Le Dr Boudreau a des solutions à proposer : du travail avec des groupes communautaires dévoués envers les populations marginalisées afin d’offrir des possibilités concrètes et expérientielles d’apprentissage à l’intention des étudiants en médecine et des résidents. « Il y a au Community Food Centre de Dartmouth-Nord une infirmière, une cuisinière, un jardin et un programme de saine alimentation. En tant que médecin à l’urgence, je transige avec les résultats en fin de compte. Dans un quartier comme Dartmouth-Nord, il s’agit de s’attaquer aux problèmes en amont et de prévenir les maladies. Ouvrons les yeux des étudiants de manière à ce qu’ils voient les grands enjeux et qu’ils plaident pour la justice sociale. »
Peut-être que la passion de Dan pour la justice sociale et un régime public de santé est un exemple de la pomme qui n’est pas tombée loin de l’arbre : après tout, il a grandi sur l’île Madame, une petite enclave rurale au Cap Breton, en Nouvelle-Écosse. Un endroit où les histoires entourant la période précédant le système de santé universel abondent, l’époque où les médecins ruraux devaient charger aux assureurs des gens riches pour compenser le manque à gagner pour les nombreuses personnes défavorisées qu’ils soignaient, des gens qui n’avaient pas d’assurances. Le temps où les médecins allaient de porte en porte pour apporter de la nourriture, parce que les soins de santé, c’était aussi ce geste.

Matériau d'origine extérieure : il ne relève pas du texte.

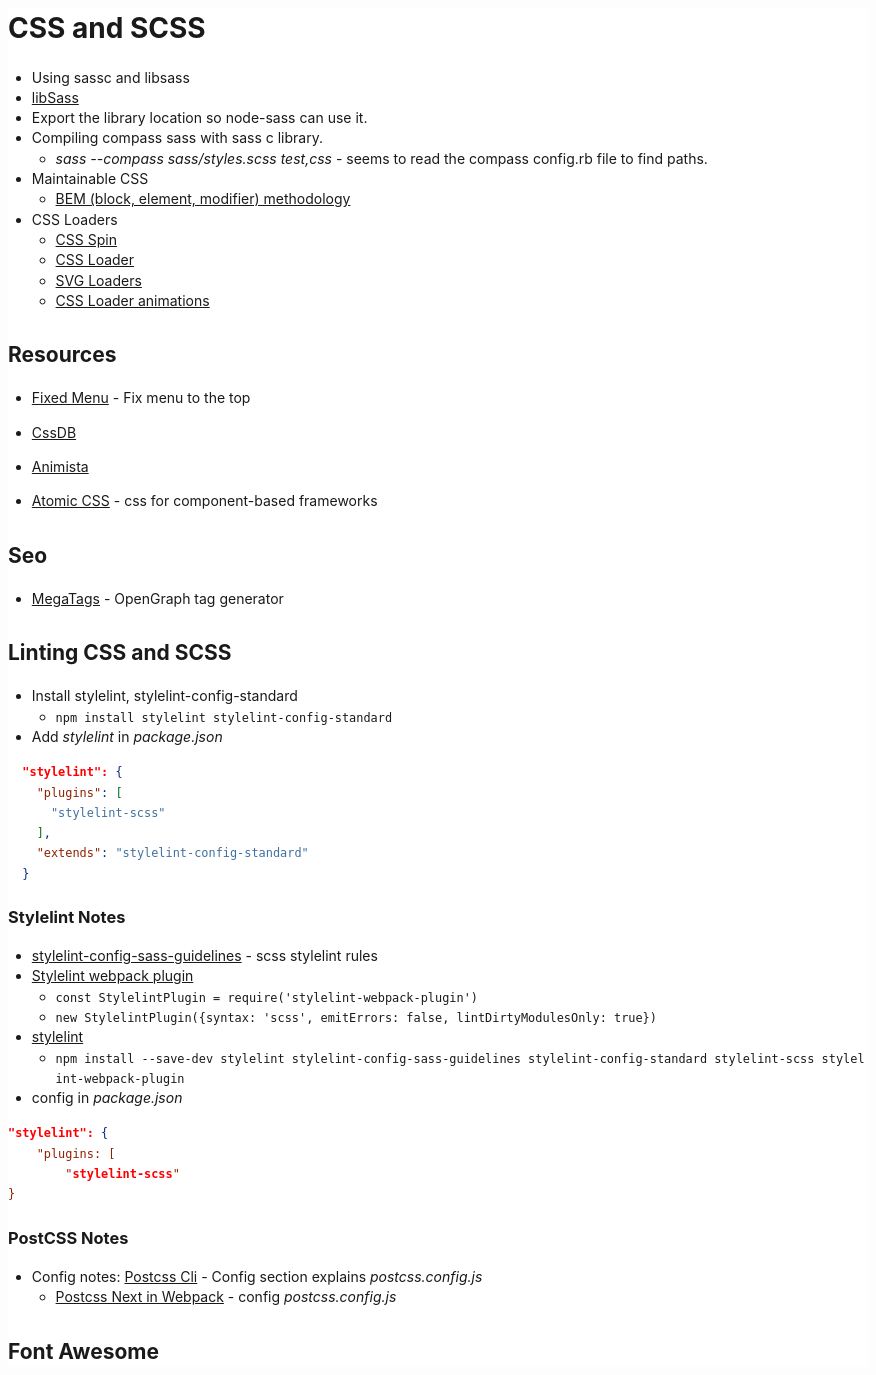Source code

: # CSS and SCSS
* Using sassc and libsass
* [libSass](https://github.com/sass/libsass)
* Export the library location so node-sass can use it.
* Compiling compass sass with sass c library.
	* *sass --compass sass/styles.scss test,css* - seems to read the compass config.rb file to find paths.
* Maintainable CSS
  * [BEM (block, element, modifier) methodology](https://en.bem.info/methodology/quick-start/)
* CSS Loaders
    * [CSS Spin](https://webkul.github.io/csspin/)
    * [CSS Loader](http://www.raphaelfabeni.com.br/css-loader/)
    * [SVG Loaders](http://samherbert.net/svg-loaders/)
    * [CSS Loader animations](https://connoratherton.com/loaders)

## Resources
* [Fixed Menu](https://www.w3schools.com/howto/howto_css_fixed_menu.asp) - Fix menu to the top
* [CssDB](http://cssdb.co/)
* [Animista](http://animista.net/play)

* [Atomic CSS](https://acss.io/) - css for component-based frameworks

## Seo
* [MegaTags](https://megatags.co/) - OpenGraph tag generator

## Linting CSS and SCSS
* Install stylelint, stylelint-config-standard
    * `npm install stylelint stylelint-config-standard`
* Add *stylelint* in *package.json*
```json
  "stylelint": {
    "plugins": [
      "stylelint-scss"
    ],
    "extends": "stylelint-config-standard"
  }
```
### Stylelint Notes
* [stylelint-config-sass-guidelines](https://github.com/bjankord/stylelint-config-sass-guidelines) - scss stylelint rules
* [Stylelint webpack plugin](https://github.com/JaKXz/stylelint-webpack-plugin)
    * `const StylelintPlugin = require('stylelint-webpack-plugin')`
    * `new StylelintPlugin({syntax: 'scss', emitErrors: false, lintDirtyModulesOnly: true})`
* [stylelint](https://stylelint.io/)
    * `npm install --save-dev stylelint stylelint-config-sass-guidelines stylelint-config-standard stylelint-scss stylelint-webpack-plugin`
* config in *package.json*
```json
"stylelint": {
    "plugins: [
        "stylelint-scss"
}
```
### PostCSS Notes
* Config notes: [Postcss Cli](https://www.npmjs.com/package/postcss-cli) - Config section explains *postcss.config.js*
	* [Postcss Next in Webpack](https://blog.envylabs.com/webpack-2-postcss-cssnext-fdcd2fd7d0bd) - config *postcss.config.js*
## Font Awesome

« Comme à cette époque, conclut Dan, nous devons défendre les intérêts de nos communautés. Nous devons veiller les uns sur les autres. »
PHOTO À GAUCHE : Le Dr Dan Boudreau avec Tom, son chien « plus ou moins » de garde, évaluant un des pommiers.
PHOTO À DROITE : Le Dr Boudreau avec des étudiants du Programme d’apprentissage par le service de l’Université Dalhousie : (de gauche à droite) Hamid Abdihalim, le Dr Boudreau, Tiffany Richards, Sarah Peddle (directrice du Programme), James Kiberd et Jordan Boudreau.
PHOTO D’ARRIÈRE-PLAN : Lawrencetown Beach à East Lawrencetown, N.-É.
PHOTOGRAPHE Johanna Matthews, Valley, N.-É.
PHOTOS : Des bénévoles au Community Food Centre de Dartmouth-Nord, N.-É., font la récolte dans le jardin communautaire pour offrir à prix abordables des légumes frais au marché et servent des repas ponctuels au centre.
PHOTOGRAPHE Photos du Community Food Centre de dartmouth-Nord par Snickerdoodle Photography
Footnotes
The English version of this article is available at www.cfp.ca on the table of contents for the December 2016 issue on page 1000.
Le Dr Boudreau est professeur adjoint de médecine d’urgence et codirecteur du corps professoral du Programme d’apprentissage par le service du Bureau de la santé mondiale de l’Université Dalhousie, en Nouvelle-Écosse.
Le Projet de la page couverture Les visages de la médecine familiale a évolué pour passer du profil individuel de médecins de famille au Canada à un portrait de médecins et de communautés des diverses régions du pays aux prises avec certaines des iniquités et des défis omniprésents dans la société. Nous espérons qu’avec le temps, cette collection de pages couvertures et de récits nous aidera à améliorer nos relations avec nos patients dans nos propres communautés.